Locate the string "labels" in the records below. Copy every line where it occurs.

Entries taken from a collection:
────────────────
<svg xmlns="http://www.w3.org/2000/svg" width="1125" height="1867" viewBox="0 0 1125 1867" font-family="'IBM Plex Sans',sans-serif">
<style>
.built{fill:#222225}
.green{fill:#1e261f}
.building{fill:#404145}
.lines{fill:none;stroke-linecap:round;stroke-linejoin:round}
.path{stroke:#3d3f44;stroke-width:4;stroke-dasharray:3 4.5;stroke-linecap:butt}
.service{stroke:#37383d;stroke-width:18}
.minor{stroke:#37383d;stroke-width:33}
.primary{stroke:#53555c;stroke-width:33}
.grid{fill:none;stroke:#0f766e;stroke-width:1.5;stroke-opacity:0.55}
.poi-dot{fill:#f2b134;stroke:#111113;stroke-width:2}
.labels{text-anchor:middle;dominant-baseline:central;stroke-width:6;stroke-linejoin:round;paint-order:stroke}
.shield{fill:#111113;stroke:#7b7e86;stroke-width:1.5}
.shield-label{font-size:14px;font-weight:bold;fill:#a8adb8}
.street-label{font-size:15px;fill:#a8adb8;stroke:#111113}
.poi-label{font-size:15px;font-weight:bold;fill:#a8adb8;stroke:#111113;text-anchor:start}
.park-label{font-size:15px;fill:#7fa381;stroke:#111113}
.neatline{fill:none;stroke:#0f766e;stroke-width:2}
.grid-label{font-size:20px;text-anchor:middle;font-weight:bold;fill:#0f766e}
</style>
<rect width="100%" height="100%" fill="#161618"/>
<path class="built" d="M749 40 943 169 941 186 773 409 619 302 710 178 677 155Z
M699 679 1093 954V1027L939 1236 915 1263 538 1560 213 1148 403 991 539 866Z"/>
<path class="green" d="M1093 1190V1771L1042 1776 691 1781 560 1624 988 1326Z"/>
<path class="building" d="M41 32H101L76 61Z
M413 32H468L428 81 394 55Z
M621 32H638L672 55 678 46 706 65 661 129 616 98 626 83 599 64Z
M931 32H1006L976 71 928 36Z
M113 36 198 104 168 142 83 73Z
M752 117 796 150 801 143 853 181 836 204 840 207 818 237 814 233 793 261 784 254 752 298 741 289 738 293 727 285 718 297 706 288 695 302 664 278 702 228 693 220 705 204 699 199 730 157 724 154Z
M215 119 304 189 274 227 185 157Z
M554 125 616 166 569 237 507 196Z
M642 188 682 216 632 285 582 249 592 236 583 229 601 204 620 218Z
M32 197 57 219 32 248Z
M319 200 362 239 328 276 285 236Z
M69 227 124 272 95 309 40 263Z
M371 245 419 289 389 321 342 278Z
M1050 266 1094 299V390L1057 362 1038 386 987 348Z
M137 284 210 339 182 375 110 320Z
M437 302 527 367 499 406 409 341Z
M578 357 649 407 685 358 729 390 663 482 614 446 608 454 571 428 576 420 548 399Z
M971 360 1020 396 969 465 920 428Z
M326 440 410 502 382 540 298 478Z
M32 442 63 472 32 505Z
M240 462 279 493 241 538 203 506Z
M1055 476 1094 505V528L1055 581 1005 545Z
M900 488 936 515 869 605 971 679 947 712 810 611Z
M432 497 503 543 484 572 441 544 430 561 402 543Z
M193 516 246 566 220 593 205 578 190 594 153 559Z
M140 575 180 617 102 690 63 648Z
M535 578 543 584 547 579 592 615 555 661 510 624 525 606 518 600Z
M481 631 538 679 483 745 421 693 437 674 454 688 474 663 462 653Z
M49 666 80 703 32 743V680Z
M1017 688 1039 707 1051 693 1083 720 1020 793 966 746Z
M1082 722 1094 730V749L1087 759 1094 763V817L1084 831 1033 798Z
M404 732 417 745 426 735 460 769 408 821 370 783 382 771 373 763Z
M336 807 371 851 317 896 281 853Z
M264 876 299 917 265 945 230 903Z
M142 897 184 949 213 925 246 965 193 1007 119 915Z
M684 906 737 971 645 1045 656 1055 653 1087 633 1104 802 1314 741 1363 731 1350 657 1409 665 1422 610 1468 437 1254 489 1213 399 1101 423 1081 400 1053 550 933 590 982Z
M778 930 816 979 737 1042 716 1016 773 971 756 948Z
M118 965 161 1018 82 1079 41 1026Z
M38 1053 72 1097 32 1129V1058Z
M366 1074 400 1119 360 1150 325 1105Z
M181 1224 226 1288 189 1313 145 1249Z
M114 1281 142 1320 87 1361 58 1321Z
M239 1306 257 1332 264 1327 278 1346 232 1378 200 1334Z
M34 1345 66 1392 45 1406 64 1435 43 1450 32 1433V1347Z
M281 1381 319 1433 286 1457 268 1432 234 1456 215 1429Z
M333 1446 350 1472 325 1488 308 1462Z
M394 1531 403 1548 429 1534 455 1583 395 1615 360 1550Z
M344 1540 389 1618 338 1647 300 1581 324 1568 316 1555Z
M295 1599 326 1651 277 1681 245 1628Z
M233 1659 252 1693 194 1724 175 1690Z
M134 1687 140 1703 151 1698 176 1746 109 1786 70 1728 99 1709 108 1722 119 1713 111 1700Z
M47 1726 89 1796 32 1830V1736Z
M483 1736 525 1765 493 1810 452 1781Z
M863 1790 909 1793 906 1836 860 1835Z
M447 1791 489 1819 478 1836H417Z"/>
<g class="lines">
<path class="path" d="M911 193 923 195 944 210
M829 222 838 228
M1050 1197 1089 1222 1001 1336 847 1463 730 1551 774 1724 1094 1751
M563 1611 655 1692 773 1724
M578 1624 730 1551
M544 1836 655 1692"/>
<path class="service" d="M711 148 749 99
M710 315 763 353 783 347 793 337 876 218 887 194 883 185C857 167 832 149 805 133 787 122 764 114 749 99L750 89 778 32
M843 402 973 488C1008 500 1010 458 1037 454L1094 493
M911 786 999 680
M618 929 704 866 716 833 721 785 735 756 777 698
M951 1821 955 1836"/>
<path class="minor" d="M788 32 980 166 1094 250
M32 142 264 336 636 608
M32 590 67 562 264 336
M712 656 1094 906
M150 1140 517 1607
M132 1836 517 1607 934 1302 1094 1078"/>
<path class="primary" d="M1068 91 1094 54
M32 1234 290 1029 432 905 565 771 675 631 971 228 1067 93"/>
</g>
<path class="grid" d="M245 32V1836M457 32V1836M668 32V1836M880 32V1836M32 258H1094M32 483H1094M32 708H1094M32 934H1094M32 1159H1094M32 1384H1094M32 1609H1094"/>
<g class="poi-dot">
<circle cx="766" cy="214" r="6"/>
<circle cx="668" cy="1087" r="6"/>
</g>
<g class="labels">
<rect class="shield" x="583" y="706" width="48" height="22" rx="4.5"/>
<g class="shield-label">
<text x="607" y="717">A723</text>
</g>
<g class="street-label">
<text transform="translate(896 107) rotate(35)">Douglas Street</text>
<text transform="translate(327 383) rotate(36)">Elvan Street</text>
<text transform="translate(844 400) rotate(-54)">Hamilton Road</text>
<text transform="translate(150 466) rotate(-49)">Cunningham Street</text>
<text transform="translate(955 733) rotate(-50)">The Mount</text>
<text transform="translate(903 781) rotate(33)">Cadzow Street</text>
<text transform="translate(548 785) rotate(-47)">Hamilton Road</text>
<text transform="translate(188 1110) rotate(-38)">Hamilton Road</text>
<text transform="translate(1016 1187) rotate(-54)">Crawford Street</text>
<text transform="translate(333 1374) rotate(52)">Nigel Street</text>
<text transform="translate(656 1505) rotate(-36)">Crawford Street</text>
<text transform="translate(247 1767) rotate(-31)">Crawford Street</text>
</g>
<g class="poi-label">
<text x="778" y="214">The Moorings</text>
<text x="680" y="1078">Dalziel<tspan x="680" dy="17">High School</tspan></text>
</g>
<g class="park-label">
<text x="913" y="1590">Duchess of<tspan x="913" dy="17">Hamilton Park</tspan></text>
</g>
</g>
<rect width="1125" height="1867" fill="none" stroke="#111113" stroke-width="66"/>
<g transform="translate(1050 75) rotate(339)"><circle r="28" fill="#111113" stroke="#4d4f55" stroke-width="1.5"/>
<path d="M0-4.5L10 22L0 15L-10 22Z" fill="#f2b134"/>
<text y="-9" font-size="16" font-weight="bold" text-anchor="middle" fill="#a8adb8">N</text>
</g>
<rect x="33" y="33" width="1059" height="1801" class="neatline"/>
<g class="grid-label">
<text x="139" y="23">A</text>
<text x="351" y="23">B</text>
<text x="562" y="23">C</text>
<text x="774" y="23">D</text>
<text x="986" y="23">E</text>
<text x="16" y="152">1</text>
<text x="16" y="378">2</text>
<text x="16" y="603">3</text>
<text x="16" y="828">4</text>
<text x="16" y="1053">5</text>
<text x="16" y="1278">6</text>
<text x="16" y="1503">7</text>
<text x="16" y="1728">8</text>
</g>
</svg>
────────────────
» **REPLY**
.labels{text-anchor:middle;dominant-baseline:central;stroke-width:6;stroke-linejoin:round;paint-order:stroke}
<g class="labels">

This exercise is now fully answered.